Jamaican-born nurse first to receive COVID vaccine in New York
A 52-year-old Jamaican-born nurse was the first person to get the COVID-19 vaccine in New York as the biggest vaccination campaign in US history kicked off Monday with health workers rolling up their sleeves for shots to protect them from the deadly coronavirus.
It was a day of optimism even as the United States’ death toll closed in on 300,000.
“I feel hopeful today. Relieved,” critical care nurse Sandra Lindsay said after getting a shot in the arm at Long Island Jewish Medical Center in New York. “I feel like healing is coming.”
Lindsay was reportedly born and raised in Jamaica before immigrating to the US in 1986 to further her career in nursing.
Nurse Annabelle Jimenez, left, congratulates nurse Sandra Lindsay after she is inoculated with the Pfizer-BioNTech COVID-19 vaccine, Monday, December 14, 2020, at the Jewish Medical Center, in the Queens borough of New York. (AP Photo/Mark Lennihan, Pool)
Her brother, Garfield Lindsay, took to Instagram to express how proud he was of his sister’s feat.
“So proud of my younger sis (for) stepping up at taking the COVID-19 vaccine like a champ. She has witnessed firsthand too many deaths and is leading by example by doing what’s necessary to beat this virus. First in the US, I think, so so proud,” he said.
With a countdown of “3-2-1,” workers at Ohio State University’s Wexner Medical Center gave the first injections to applause.
And in suburban New Orleans, Steven Lee, an intensive care unit pharmacist at Ochsner Medical Center, summed up the moment as he got his own vaccination: “We can finally prevent the disease as opposed to treating it.”

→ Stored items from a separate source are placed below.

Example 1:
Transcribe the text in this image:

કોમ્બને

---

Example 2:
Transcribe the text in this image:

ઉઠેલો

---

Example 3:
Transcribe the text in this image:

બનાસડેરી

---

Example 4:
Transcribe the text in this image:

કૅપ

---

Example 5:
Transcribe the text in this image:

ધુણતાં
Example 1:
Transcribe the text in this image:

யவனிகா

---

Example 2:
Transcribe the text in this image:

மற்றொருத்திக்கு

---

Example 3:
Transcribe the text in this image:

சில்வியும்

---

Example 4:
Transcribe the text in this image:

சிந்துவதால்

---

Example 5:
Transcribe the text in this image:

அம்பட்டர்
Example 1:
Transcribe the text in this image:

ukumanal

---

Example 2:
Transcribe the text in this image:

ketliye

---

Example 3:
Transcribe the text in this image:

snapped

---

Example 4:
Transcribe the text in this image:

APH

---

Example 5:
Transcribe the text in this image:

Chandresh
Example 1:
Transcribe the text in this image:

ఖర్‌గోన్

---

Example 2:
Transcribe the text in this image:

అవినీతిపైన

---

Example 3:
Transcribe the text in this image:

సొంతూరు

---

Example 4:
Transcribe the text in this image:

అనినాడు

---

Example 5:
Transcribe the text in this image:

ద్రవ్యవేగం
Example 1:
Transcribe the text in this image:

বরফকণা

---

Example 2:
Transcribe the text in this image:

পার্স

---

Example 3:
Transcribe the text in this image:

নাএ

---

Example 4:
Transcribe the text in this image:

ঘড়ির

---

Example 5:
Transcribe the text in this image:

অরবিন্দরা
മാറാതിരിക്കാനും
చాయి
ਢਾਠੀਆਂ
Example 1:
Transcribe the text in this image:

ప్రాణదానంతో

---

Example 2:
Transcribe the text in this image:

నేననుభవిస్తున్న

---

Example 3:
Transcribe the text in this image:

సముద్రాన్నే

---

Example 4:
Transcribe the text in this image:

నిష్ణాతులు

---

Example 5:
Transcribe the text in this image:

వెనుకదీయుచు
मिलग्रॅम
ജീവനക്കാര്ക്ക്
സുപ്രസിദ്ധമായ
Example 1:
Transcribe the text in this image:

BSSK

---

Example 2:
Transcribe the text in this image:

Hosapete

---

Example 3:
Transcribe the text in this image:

Other hospitals around the country, from Rhode Island to Texas, unloaded precious frozen vials of vaccine made by Pfizer Inc. and its German partner BioNTech, with staggered deliveries set throughout the day and Tuesday. A few other countries have authorized the vaccine, including Britain, which started vaccinating people last week, and Canada, which began doing so on Monday.
For health care workers, who along with nursing home residents will be first in line for vaccination, hope is tempered by grief and the sheer exhaustion of months spent battling a coronavirus that still is surging in the US and around the world.
“This is mile 24 of a marathon. People are fatigued. But we also recognize that this end is in sight,” said Dr Chris Dale of Swedish Health Services in Seattle.
Packed in dry ice to stay at ultra-frozen temperatures, the first of nearly 3 million doses being shipped are a down payment on the amount needed. More of the Pfizer-BioNTech vaccine will arrive each week. And later this week, the FDA will decide whether to green-light the world’s second rigorously studied COVID-19 vaccine, made by Moderna Inc.
While the US hopes for enough of both vaccines together to vaccinate 20 million people by the end of the month, there won’t be enough for the average person to get a shot until spring.
“This is the light at the end of the tunnel. But it’s a long tunnel,” New York Governor Andrew Cuomo said.